The trained ANN Metamodel is then validated against simulation results. A new combination of parameters was designed which was not included in the design sample of general factorial. The Y-shaped micromixer for validation was designed with a channel width of 500 μm, entrance angle of 50°, a planer height of 5 mm and channel spacing of 500 μm. The inlet velocity is 0.12 m/s and other boundary conditions were kept similar as before. The mesh size from the grid test was selected for simulation. Similarly the trained ANN Metamodel was test with these new parameters. The mixing index from simulation is calculated and is equal to 94.17%. The trained ANN Metamodel gives the value of mixing index as 94.85%. The ANN Metamodel shows good agreement with the simulation with 0.6% difference, which is acceptable.

8 Conclusion

The mixing performance of a Y-shaped micromixer from numerical simulation and artificial neural network model is presented for mixing two fluids, viz. water and ethanol. The general factorial method was used to design experiments with five design parameters at four different levels. The mixing performance in each simulation experiment was evaluated and this data was used to train the ANN model. It is seen from the validation study that the ANN metamodel with Levenberg–Marquardt backpropagation algorithm showed good agreement with the simulation results. Therefore, the proposed ANN metamodel can contribute in evaluating mixing performance of micromixers with various configurations.

__Activity A__:
According to the micromixer text, what mixing index did the simulation give for the validation design?
__Activity B__:
Print the passage of the micromixer text between "The trained ANN Metamodel is" and "which is acceptable.", inclusive.

__Given information__:
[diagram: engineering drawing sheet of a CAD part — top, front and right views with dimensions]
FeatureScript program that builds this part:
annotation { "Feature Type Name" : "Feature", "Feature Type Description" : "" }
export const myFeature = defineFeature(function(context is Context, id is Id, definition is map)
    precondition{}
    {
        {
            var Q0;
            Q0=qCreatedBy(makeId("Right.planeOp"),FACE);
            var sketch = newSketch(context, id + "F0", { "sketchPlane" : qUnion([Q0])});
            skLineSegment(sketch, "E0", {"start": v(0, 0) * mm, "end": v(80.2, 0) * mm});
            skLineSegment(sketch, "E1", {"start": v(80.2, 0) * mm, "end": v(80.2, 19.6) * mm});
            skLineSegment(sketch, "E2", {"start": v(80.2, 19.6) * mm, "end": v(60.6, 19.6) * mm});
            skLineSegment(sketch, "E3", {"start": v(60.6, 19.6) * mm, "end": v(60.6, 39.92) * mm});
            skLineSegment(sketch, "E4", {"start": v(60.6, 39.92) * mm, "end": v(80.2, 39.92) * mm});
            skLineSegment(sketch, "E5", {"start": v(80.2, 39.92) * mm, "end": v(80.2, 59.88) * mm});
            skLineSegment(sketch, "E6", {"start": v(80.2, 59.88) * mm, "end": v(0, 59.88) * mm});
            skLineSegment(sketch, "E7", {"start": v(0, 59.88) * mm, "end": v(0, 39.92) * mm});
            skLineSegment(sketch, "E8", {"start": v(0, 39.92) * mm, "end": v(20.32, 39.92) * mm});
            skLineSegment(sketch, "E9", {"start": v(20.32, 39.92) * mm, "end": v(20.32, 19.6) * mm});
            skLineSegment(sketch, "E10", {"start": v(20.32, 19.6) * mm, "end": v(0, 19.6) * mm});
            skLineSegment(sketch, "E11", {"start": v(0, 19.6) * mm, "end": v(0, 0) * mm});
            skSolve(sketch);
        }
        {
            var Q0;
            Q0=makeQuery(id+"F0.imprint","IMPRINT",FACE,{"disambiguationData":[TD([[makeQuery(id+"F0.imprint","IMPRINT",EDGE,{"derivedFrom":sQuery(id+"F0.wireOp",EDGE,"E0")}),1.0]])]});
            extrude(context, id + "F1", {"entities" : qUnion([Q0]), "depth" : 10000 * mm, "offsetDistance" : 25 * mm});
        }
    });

__Written reply A__:
94.17%

__Written reply B__:
The trained ANN Metamodel is then validated against simulation results. A new combination of parameters was designed which was not included in the design sample of general factorial. The Y-shaped micromixer for validation was designed with a channel width of 500 μm, entrance angle of 50°, a planer height of 5 mm and channel spacing of 500 μm. The inlet velocity is 0.12 m/s and other boundary conditions were kept similar as before. The mesh size from the grid test was selected for simulation. Similarly the trained ANN Metamodel was test with these new parameters. The mixing index from simulation is calculated and is equal to 94.17%. The trained ANN Metamodel gives the value of mixing index as 94.85%. The ANN Metamodel shows good agreement with the simulation with 0.6% difference, which is acceptable.